____ Source material
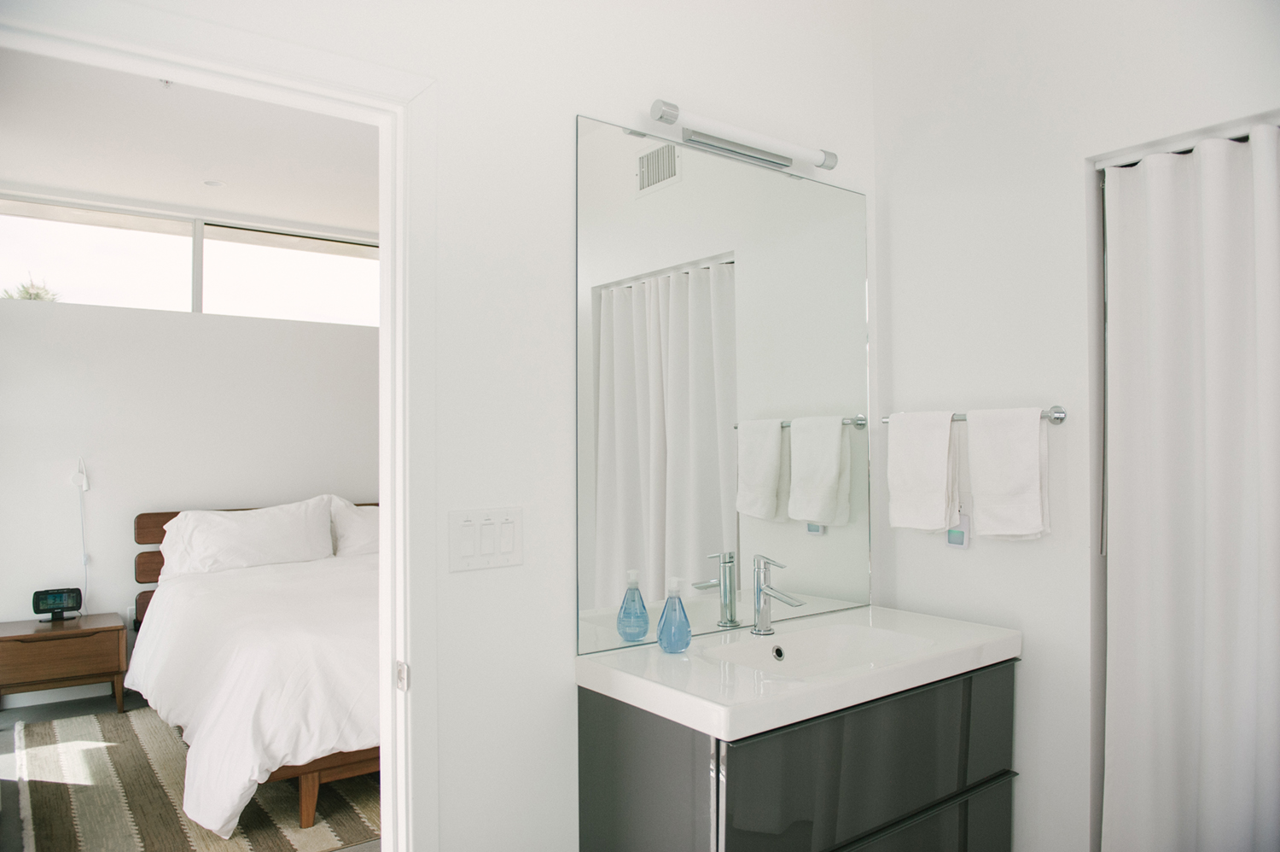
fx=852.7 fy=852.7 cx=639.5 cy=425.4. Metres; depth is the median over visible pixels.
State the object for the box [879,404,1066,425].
towel bar
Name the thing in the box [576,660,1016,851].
vanity cabinet
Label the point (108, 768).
rug
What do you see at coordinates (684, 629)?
soap dispenser
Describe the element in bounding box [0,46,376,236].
bedroom ceiling
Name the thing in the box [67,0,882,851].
wall
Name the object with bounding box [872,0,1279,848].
right wall
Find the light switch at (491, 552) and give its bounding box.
[448,506,524,571]
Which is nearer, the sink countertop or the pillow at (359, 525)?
the sink countertop
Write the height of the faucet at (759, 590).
0.202 m
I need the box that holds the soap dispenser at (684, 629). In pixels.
[656,576,692,652]
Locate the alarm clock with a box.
[31,587,82,621]
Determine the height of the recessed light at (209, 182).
0.008 m
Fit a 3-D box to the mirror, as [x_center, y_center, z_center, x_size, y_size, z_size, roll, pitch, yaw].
[0.284,-0.089,2.269,1.067,1.233,0.009,0,-1,-37]
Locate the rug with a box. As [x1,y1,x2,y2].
[4,707,376,851]
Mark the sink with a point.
(820, 646)
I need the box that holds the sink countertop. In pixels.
[575,604,1021,743]
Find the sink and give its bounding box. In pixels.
[703,622,934,678]
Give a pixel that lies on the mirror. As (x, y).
(660, 440)
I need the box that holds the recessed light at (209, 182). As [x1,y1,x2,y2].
[203,179,226,187]
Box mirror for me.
[574,116,872,656]
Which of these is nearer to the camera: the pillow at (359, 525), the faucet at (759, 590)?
the faucet at (759, 590)
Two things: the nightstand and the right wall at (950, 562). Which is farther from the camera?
the nightstand
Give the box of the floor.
[0,689,380,851]
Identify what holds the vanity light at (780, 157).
attached to the wall at (564, 835)
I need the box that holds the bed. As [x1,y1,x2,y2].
[129,496,378,838]
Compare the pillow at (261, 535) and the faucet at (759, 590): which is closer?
the faucet at (759, 590)
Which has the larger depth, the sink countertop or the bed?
the bed
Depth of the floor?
4.19 m
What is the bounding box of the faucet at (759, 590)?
[750,552,805,633]
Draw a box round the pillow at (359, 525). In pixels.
[328,498,379,557]
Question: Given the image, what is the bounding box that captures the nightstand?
[0,612,127,715]
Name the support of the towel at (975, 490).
hanging from the towel bar at (1061, 418)
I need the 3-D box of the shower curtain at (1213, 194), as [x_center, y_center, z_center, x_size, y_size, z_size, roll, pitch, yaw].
[1.313,0.363,1.867,0.095,2.026,0.651,0,-1,-37]
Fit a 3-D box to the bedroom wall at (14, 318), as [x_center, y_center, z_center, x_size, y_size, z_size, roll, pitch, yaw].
[-2.336,0.128,5.229,4.147,2.689,0.131,0,-1,-37]
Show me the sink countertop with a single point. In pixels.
(689, 701)
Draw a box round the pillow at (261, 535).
[157,497,337,577]
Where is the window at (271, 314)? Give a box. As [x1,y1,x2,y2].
[0,193,383,323]
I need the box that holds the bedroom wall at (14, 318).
[0,270,378,708]
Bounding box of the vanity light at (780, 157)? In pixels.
[646,98,838,173]
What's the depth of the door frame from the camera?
1.71 m
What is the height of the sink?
0.109 m
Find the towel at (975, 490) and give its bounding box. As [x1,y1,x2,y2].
[965,404,1051,539]
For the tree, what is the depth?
9.14 m
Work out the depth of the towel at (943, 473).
2.37 m
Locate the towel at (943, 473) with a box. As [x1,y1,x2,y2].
[886,409,960,532]
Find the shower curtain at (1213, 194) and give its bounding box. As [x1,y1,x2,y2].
[1099,125,1279,851]
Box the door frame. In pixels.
[0,0,436,851]
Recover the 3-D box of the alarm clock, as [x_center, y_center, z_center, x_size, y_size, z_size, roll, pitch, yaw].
[-2.976,0.911,4.359,0.206,0.159,0.093,0,-1,-26]
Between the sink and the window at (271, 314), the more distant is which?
the window at (271, 314)
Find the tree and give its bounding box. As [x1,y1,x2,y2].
[1,273,59,301]
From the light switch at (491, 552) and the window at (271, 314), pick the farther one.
the window at (271, 314)
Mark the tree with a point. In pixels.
(36, 293)

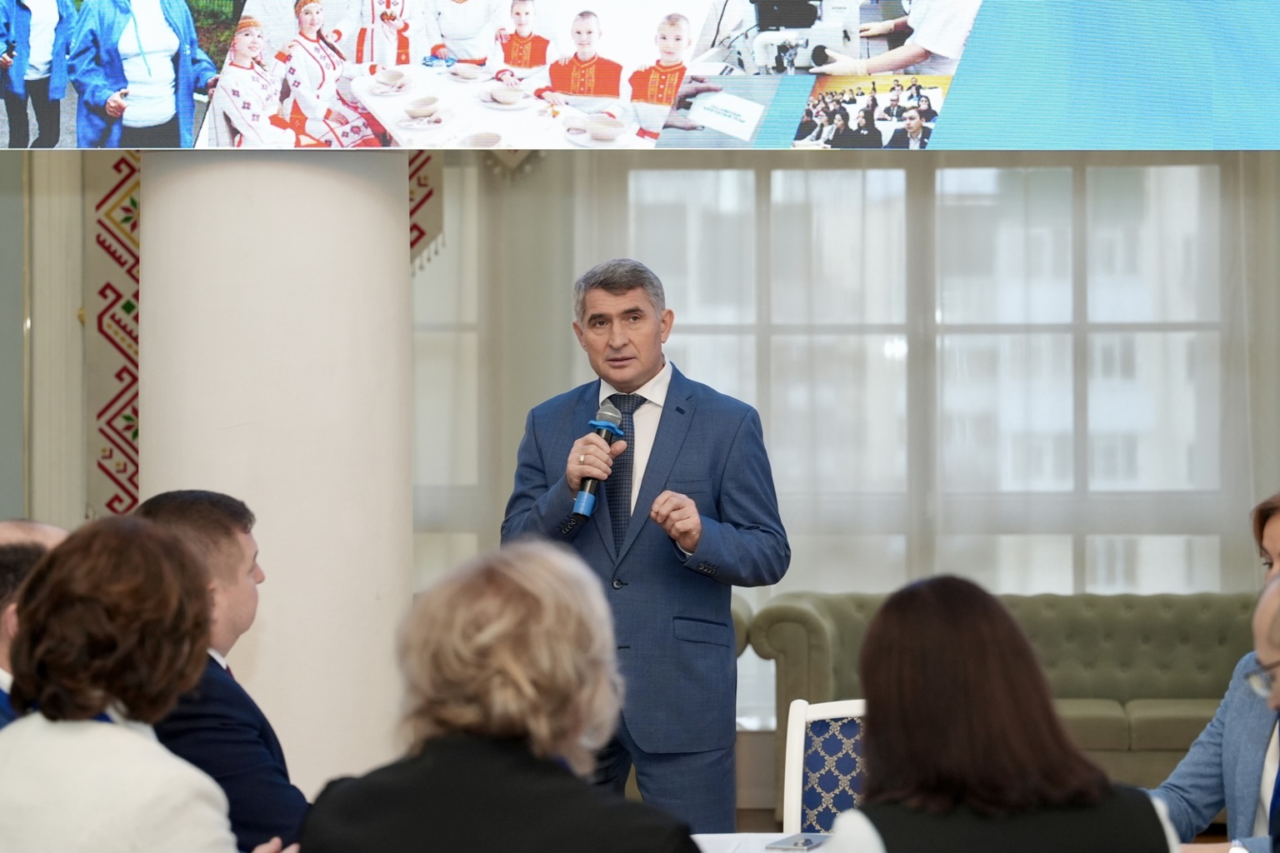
________
_What you are asked to do_
Begin at the line containing "Recover the 3-D" and copy every line through the end of the data above exactly, omitting the pictures.

_Your response_
Recover the 3-D box of the alarm clock, as [x_center, y_center, z_center, x_size, y_size, z_size, roll, pitch, yaw].
[-2.976,0.911,4.359,0.206,0.159,0.093,0,-1,-26]
Between the sink and the window at (271, 314), the more distant is which?
the window at (271, 314)
Find the tree and give its bounding box. As [x1,y1,x2,y2].
[1,273,59,301]
From the light switch at (491, 552) and the window at (271, 314), pick the farther one.
the window at (271, 314)
Mark the tree with a point. In pixels.
(36, 293)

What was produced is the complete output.